A defesa do senador Flávio Bolsonaro (Republicanos-RJ) pediu ao Supremo Tribunal Federal, nesta segunda-feira (13), o arquivamento da ação do Ministério Público do Estado do Rio de Janeiro sobre o foro privilegiado de Flávio no caso das “rachadinhas”.

Na ação, o MP contesta uma decisão da Justiça do Rio que concedeu foro privilegiado ao senador. Essa sentença, dada pela 3ª Câmara Criminal do Tribunal de Justiça do Rio em 29 de junho, permitiu que as investigações saíssem da primeira instância e fossem direto ao órgão máximo da Justiça do Rio.

O Ministério Público quer que a apuração seja devolvida à primeira instância, sob responsabilidade dos promotores do Grupo de Atuação Especializada no Combate à Corrupção e do juiz Flávio Itabaiana, na 27ª Vara Criminal.

No entendimento do MP, a decisão da 3ª Câmara Criminal descumpriu as decisões do STF em relação ao foro privilegiado.

Em 2018, a Corte restringiu o foro por prerrogativa de função de deputados e senadores somente para aqueles processos sobre crimes ocorridos durante o mandato e relacionados ao exercício do cargo parlamentar. Para os promotores, a decisão da câmara do TJ estende indevidamente o foro de um ex-ocupante do cargo de deputado estadual.

Ao STF, os advogados alegam questões processuais para pedir o arquivamento da ação e sustentam que o caso de Flávio é diferente dos precedentes da Corte porque ele apenas trocou de mandato, ao passar de deputado estadual para senador em 2019. Por isso, diz a defesa, ele nunca ficou sem o foro privilegiado.
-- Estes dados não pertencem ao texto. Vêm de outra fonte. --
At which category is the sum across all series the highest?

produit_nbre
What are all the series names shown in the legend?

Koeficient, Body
“No caso do senador o que houve foi uma sequência de mandatos em período ininterrupto. Ele deixou de ser deputado estadual na véspera de assumir um cargo de maior envergadura no mesmo Poder da República. […] O requerente [senador], assim, nunca deixou de ter a prerrogativa do foro especial, bastando saber-se, agora, em que foro deve ser julgado um Senador, quando os fatos a ele atribuídos referem-se ao período da sua legislatura imediatamente anterior como Deputado Estadual? Esta é a questão”, escreveram os advogados.
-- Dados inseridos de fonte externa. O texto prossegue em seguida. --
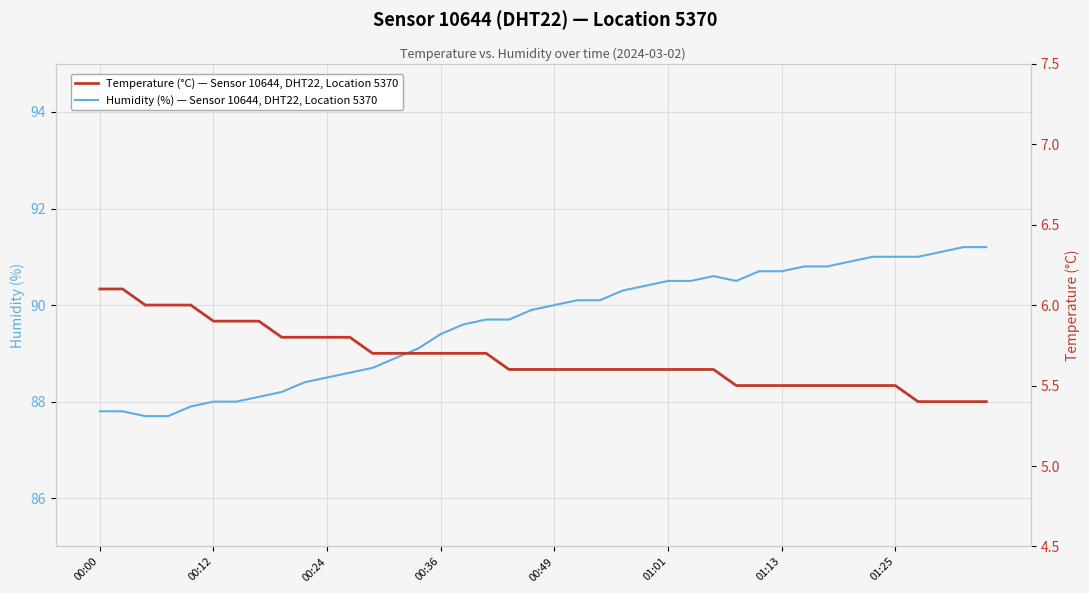

At how many categories does at least one series exceed 10?

40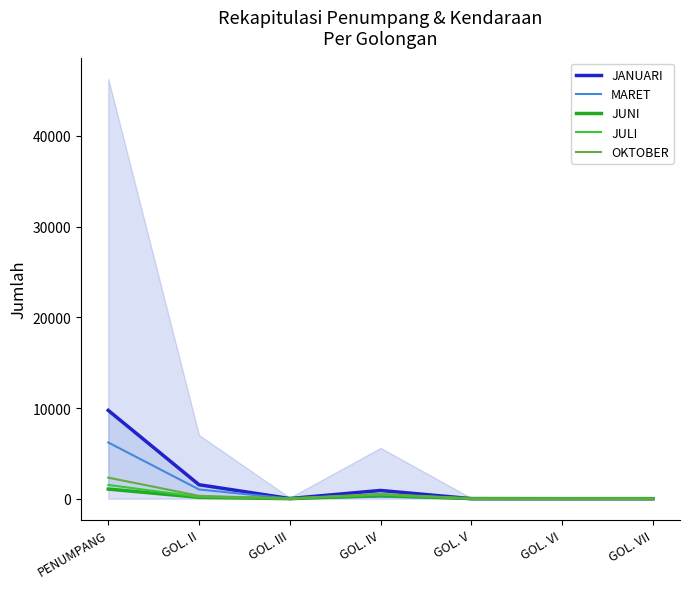

Reading left to right, list all the values displayed in this chart.

JANUARI: PENUMPANG=9739	GOL. II=1542	GOL. III=18	GOL. IV=910	GOL. V=4	GOL. VI=1	GOL. VII=1
MARET: PENUMPANG=6202	GOL. II=1020	GOL. III=13	GOL. IV=222	GOL. V=4	GOL. VI=3	GOL. VII=1
JUNI: PENUMPANG=1060	GOL. II=151	GOL. III=4	GOL. IV=358	GOL. V=11	GOL. VI=1	GOL. VII=4
JULI: PENUMPANG=1516	GOL. II=209	GOL. III=5	GOL. IV=444	GOL. V=8	GOL. VI=2	GOL. VII=1
OKTOBER: PENUMPANG=2322	GOL. II=316	GOL. III=6	GOL. IV=545	GOL. V=1	GOL. VI=4	GOL. VII=1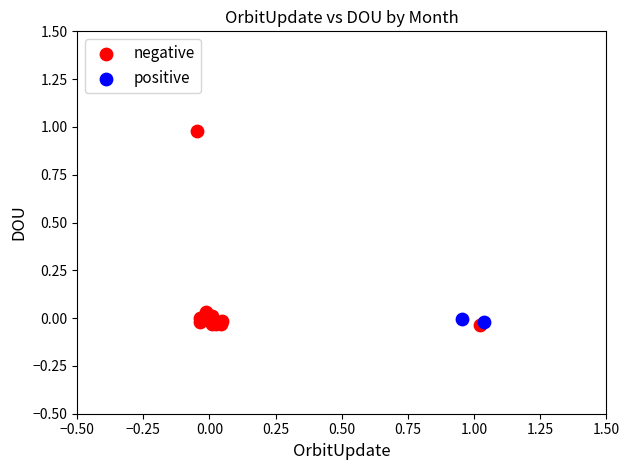

Which series reaches the maximum Y coordinate?

negative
No fim de junho, a defesa de Flavio Bolsonaro também pediu ao STF que anule uma ação similar à do MP do Rio, movida pelo partido Rede Sustentabilidade.

O suposto esquema

O inquérito que envolve Flávio Bolsonaro diz respeito ao esquema das chamadas “rachadinhas” – quando um parlamentar fica com parte dos salários dos funcionários. Isso teria acontecido no gabinete do atual senador quando ele era deputado na Assembleia Legislativa do Rio (Alerj).